PART TWO, SESSION TWO
Step I:
Be sure to re-read sections II and III of the "Tribal Treaty Rights" outline before you embark on the next portion of this lesson.
Give students a mini-lecture to review important points of previous readings so that they can better analyze the negotiations that they have recently completed.
Review what a treaty is and give two examples:
- An early treaty between a tribe and the English colonial government, e.g. the Iroquois.
- A later treaty between a tribe and the United States government, e.g. the Yakama.
Be sure to discuss the nature of both treaties.
Step II:
Bring the class back together. Collect their papers and organize them into two piles: 1) the A-B negotiations and C-D negotiations. Read examples from each set aloud.
Ask how sibling-to-sibling negotiations differed from parent to child negotiations.

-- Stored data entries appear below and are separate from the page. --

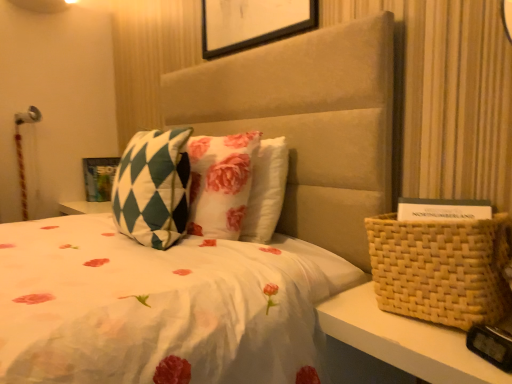
Image resolution: width=512 pixels, height=384 pixels. Find the location of `matte green and white checkered picture frame at upper left`. matte green and white checkered picture frame at upper left is located at coordinates (99, 177).

Locate an element on the screen. woven beige basket at right is located at coordinates (442, 269).

Image resolution: width=512 pixels, height=384 pixels. What are the coordinates of `green checkered pillow at center` in the screenshot? It's located at (153, 188).

Looking at this image, is green checkered pillow at center inside or outside of matte green and white checkered picture frame at upper left?

green checkered pillow at center exists outside the volume of matte green and white checkered picture frame at upper left.

Is green checkered pillow at center oriented towards matte green and white checkered picture frame at upper left?

No, green checkered pillow at center is not oriented towards matte green and white checkered picture frame at upper left.

From the image's perspective, which one is positioned higher, green checkered pillow at center or matte green and white checkered picture frame at upper left?

matte green and white checkered picture frame at upper left is shown above in the image.

Measure the distance from woven beige basket at right to green checkered pillow at center.

woven beige basket at right is 75.24 centimeters away from green checkered pillow at center.

Is woven beige basket at right bigger or smaller than green checkered pillow at center?

woven beige basket at right is smaller than green checkered pillow at center.

Is woven beige basket at right positioned in front of green checkered pillow at center?

Yes, woven beige basket at right is closer to the viewer.

Is there a large distance between woven beige basket at right and green checkered pillow at center?

No, woven beige basket at right is in close proximity to green checkered pillow at center.

Considering the relative positions of matte green and white checkered picture frame at upper left and green checkered pillow at center in the image provided, is matte green and white checkered picture frame at upper left to the left or to the right of green checkered pillow at center?

In the image, matte green and white checkered picture frame at upper left appears on the left side of green checkered pillow at center.

Is matte green and white checkered picture frame at upper left inside or outside of green checkered pillow at center?

matte green and white checkered picture frame at upper left exists outside the volume of green checkered pillow at center.

From a real-world perspective, is matte green and white checkered picture frame at upper left above or below green checkered pillow at center?

In terms of real-world spatial position, matte green and white checkered picture frame at upper left is below green checkered pillow at center.

Between matte green and white checkered picture frame at upper left and green checkered pillow at center, which one has larger size?

Bigger between the two is green checkered pillow at center.

Consider the image. From a real-world perspective, between matte green and white checkered picture frame at upper left and woven beige basket at right, who is vertically higher?

In real-world perspective, matte green and white checkered picture frame at upper left is above.

From the image's perspective, is matte green and white checkered picture frame at upper left located beneath woven beige basket at right?

No, from the image's perspective, matte green and white checkered picture frame at upper left is not below woven beige basket at right.

Who is more distant, matte green and white checkered picture frame at upper left or woven beige basket at right?

matte green and white checkered picture frame at upper left is behind.

Does matte green and white checkered picture frame at upper left have a greater width compared to woven beige basket at right?

No.

Based on the photo, measure the distance between woven beige basket at right and matte green and white checkered picture frame at upper left.

woven beige basket at right and matte green and white checkered picture frame at upper left are 7.43 feet apart.

In order to click on picture frame above the woven beige basket at right (from the image's perspective) in this screenshot , I will do `click(99, 177)`.

Consider the image. From a real-world perspective, is woven beige basket at right below matte green and white checkered picture frame at upper left?

Yes, from a real-world perspective, woven beige basket at right is below matte green and white checkered picture frame at upper left.

Is woven beige basket at right inside the boundaries of matte green and white checkered picture frame at upper left, or outside?

woven beige basket at right is spatially situated outside matte green and white checkered picture frame at upper left.

From the image's perspective, is green checkered pillow at center on woven beige basket at right?

Yes, from the image's perspective, green checkered pillow at center is over woven beige basket at right.

Is green checkered pillow at center positioned with its back to woven beige basket at right?

green checkered pillow at center is not turned away from woven beige basket at right.

In the scene shown: Which is closer to the camera, (156, 170) or (390, 291)?

Point (156, 170) is positioned farther from the camera compared to point (390, 291).

From a real-world perspective, is green checkered pillow at center above or below woven beige basket at right?

green checkered pillow at center is situated higher than woven beige basket at right in the real world.

You are a GUI agent. You are given a task and a screenshot of the screen. Output one action in this format:
    pyautogui.click(x=<x>, y=<y>)
    Task: Click on the picture frame below the green checkered pillow at center (from a real-world perspective)
    The width and height of the screenshot is (512, 384).
    Given the screenshot: What is the action you would take?
    pyautogui.click(x=99, y=177)

Image resolution: width=512 pixels, height=384 pixels. In order to click on pillow lying on the left of woven beige basket at right in this screenshot , I will do `click(153, 188)`.

Estimate the real-world distances between objects in this image. Which object is closer to woven beige basket at right, green checkered pillow at center or matte green and white checkered picture frame at upper left?

Among the two, green checkered pillow at center is located nearer to woven beige basket at right.

Based on their spatial positions, is green checkered pillow at center or woven beige basket at right further from matte green and white checkered picture frame at upper left?

woven beige basket at right is further to matte green and white checkered picture frame at upper left.

Considering their positions, is woven beige basket at right positioned closer to green checkered pillow at center than matte green and white checkered picture frame at upper left?

woven beige basket at right is positioned closer to the anchor green checkered pillow at center.

When comparing their distances from matte green and white checkered picture frame at upper left, does woven beige basket at right or green checkered pillow at center seem closer?

The object closer to matte green and white checkered picture frame at upper left is green checkered pillow at center.

From the image, which object appears to be farther from green checkered pillow at center, matte green and white checkered picture frame at upper left or woven beige basket at right?

Among the two, matte green and white checkered picture frame at upper left is located further to green checkered pillow at center.

Considering their positions, is matte green and white checkered picture frame at upper left positioned further to woven beige basket at right than green checkered pillow at center?

The object further to woven beige basket at right is matte green and white checkered picture frame at upper left.

Image resolution: width=512 pixels, height=384 pixels. In order to click on pillow between woven beige basket at right and matte green and white checkered picture frame at upper left in the front-back direction in this screenshot , I will do `click(153, 188)`.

Project the 1851 map provided of the United States. Use this map to illustrate to students the approximate locations of the groups in the following discussion.
Share with the students that the primary differences between early treaties (i.e. English colonial treaties with Indian tribes versus later treaties (U.S. government treaties with tribes) were identical to their own experiences. Explain what each group represented (Group A represented English Colonial interests, Group B Northeast tribes, Group C United States interests and Group D Washington Territory tribes).
Explain that:
- These feelings and realities are identical to the realities of treaty tribes from colonial times to the end of treaty negotiations in 1870.
Incorporate elements of the Tribal Treaty Rights reading, e.g. the General Allotment Act of 1887 or the pressure in the 1950's to terminate tribal identity. Facilitate a discussion that during the treaty era, the United States government broke almost all of its treaties, including the over 60 treaties it negotiated with Pacific Northwest tribes.
Step III:
Facilitate a discussion by asking students to look at their newly negotiated sacred places, then discuss the following:
- What is different about the geography?
- What personal habits or practices will have to change as a result of the
treaties you negotiated?
- Did you ever feel threatened or feel like you had no choice in what was
happening to their sacred places?
Now that they see their sacred places carved up (and for some they might be displaced altogether), also ask them to answer the following questions:
- How do you feel toward the person with whom you negotiated?
- What is the level of trust and respect between you and them?
- How confident are you that you've seen the last of this type of negotiation?
- Do you feel like you were given rights to your sacred places, or did you feel like
rights were taken away?
Be sure to allow time for the sharing of emotions. Students may either journal or discuss in pairs, groups, or as a class. For further suggestions, see "Extended Activities" below.
EXTENDED ACTIVITIES
- Ask students to research the actual treaty negotiation of the tribes of the Northwest. What were the outcomes? What were the long-term effects? See this site for the text of all treaties: http://stories.washingtonhistory.org/treatytrail/treaties/timeline/timeline.htm
- Visit the Washington State History Museum. Visit other local tribal museums (See the Governor's Office of Indian Affairs as a starting point for internet and contact information: http://www.goia.wa.gov/Tribal-Information/Tribal-Information.htm.)
- Emotional Responses: Depending on the intensity of the emotions of the students, teachers will likely bear witness to emotions ranging from anger and resentment to extreme sadness. Teachers can and should support their students during this experience. Help students understand that these emotions are exactly those of nearly all of the tribes who entered into treaties with the U.S. Government. There are a number of ways to address the emotions and allow students to express their feelings:
- Have students create artwork that expresses their feelings.
- Have students journal.
- Write creative stories about how they feel the negotiations should have occurred and what the results should have been.
- Contact local tribes and ask about their treaties and negotiations.
- Write letters to local tribal councils expressing their concern, asking questions, or merely expressing what they've learned.